23. Muitos talvez, ao se afastarem da doutrina de Cristo, não tiveram plena consciência de serem enganados pela falsa miragem de frases brilhantes que proclamavam tal afastamento como um libertar-se da escravidão a que julgavam estar antes sujeitos; nem previam as amargas conseqüências da triste permuta entre a verdade, que liberta, e o erro que escraviza; nem pensavam que, renunciando à infinitamente sábia e paternal lei de Deus e à unificadora e nobre doutrina de amor de Cristo, se entregavam ao arbítrio de uma pobre e mutável sabedoria humana. Falavam de progresso quando retrocediam; de elevação, quando se degradavam; de ascensão ao amadurecimento, quando caíam na escravidão; não percebiam a vaidade de todo o esforço humano em substituir a lei de Cristo por alguma outra coisa que a igualasse: “tornaram-se fátuos nos seus arrazoados” (Rm 1,21).

24. Enfraquecida a fé em Deus e em Jesus Cristo, ofuscada nos ânimos a luz dos princípios morais, fica a descoberto o único e insubstituível alicerce daquela estabilidade e tranqüilidade, daquela ordem externa, e interna, privada e pública, única que pode gerar e salvaguardar a prosperidade dos Estados.

25. É verdade também que nos tempos em que a Europa se irmanara com ideais idênticos recebidos da pregação cristã, não faltaram dissídios, desordens e guerras que a desolaram; mas talvez nunca se tenha experimentado tão agudamente o desalento dos nossos dias sobre a possibilidade de conciliação; viva era então a consciência do justo e do injusto, do lícito e do ilícito, que facilita os entendimentos, enquanto freis o desencadear das paixões e deixa aberta a via a um honesto acordo. Nos nossos dias, ao contrário, os dissídios provêm não somente do ímpeto de paixões rebeldes, mas de uma profunda crise espiritual que subverte os sãos princípios da moral privada e pública.

II. O ESQUECIMENTO DA LEI DA CARIDADE

26. Entre os multíplices erros derivados da fonte envenenada do agnosticismo religioso e moral, queremos chamar a vossa atenção, veneráveis irmãos, para dois de modo especial, que são, a bem dizer, os que tornam quase impossível, ou ao menos precária e incerta, a convivência pacífica dos povos.

27. O primeiro desses erros perniciosos, hoje largamente difundidos, é o esquecimento daquela lei de caridade e solidariedade humana, sugerida e imposta, quer pela identidade de origem, e pela igualdade da natureza racional em todos os homens, sem distinção de povos, quer pelo sacrifício da redenção oferecido por Jesus Cristo sobre a cruz ao Pai celeste em favor da humanidade pecadora.

28. De fato, logo na primeira página, narra-nos a Escritura com grandiosa simplicidade que Deus, para coroar a sua obra criadora, fez o homem à sua imagem e semelhança (Gn 1,26-27); e diz-nos a mesma Escritura que o enriqueceu de dons e privilégios sobrenaturais, destinando-o a uma eterna e inefável felicidade. Mostra-nos, além disso, como do primeiro casal tiveram origem os outros homens, dando-nos a seguir, com insuperável plasticidade de linguagem, a divisão em vários grupos e a sua dispersão pelas diversas partes do mundo. Mesmo quando se afastaram do seu Criador, Deus continuou a considerá-los como filhos que, segundo o seu misericordioso desígnio, deveriam um dia gozar ainda da sua amizade (Gn 12,3).

Os dados →
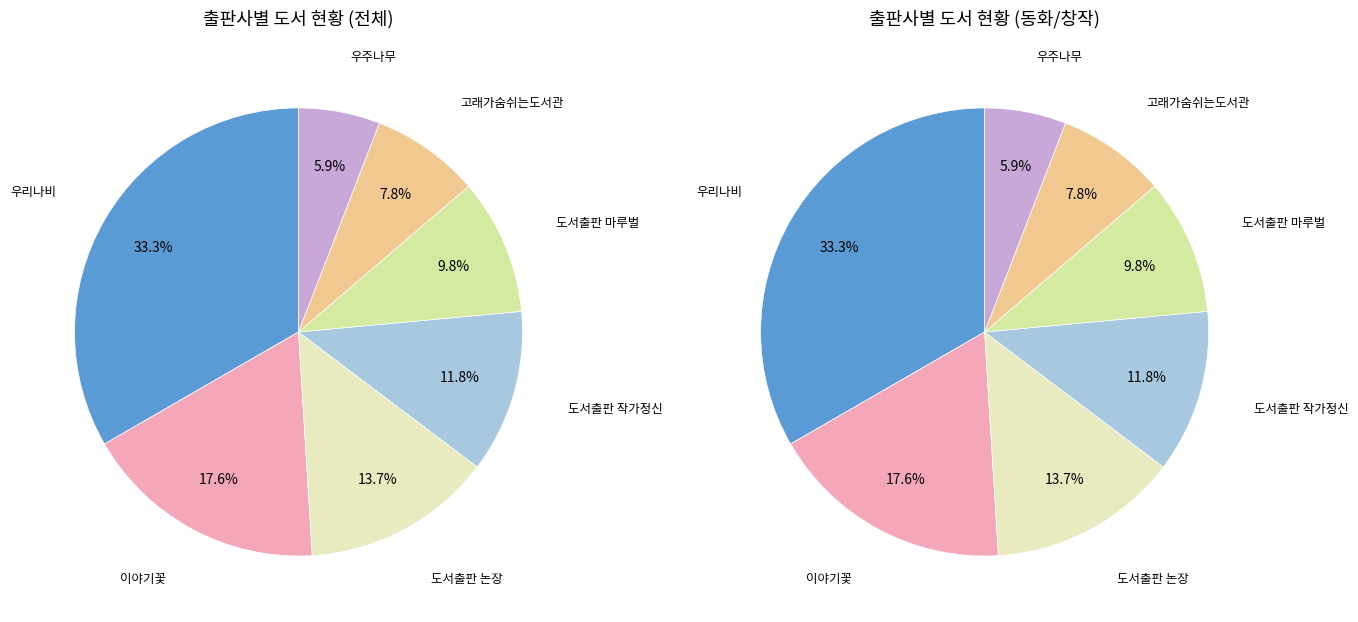

To the nearest percent, what percentage of the pie is 도서출판 작가정신?

12%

O que fazer → No texto da página, qual é o primeiro dos erros perniciosos apontados? O material não tem papel nenhum nesta tarefa.

Resposta do exercício → O esquecimento da lei de caridade e solidariedade humana.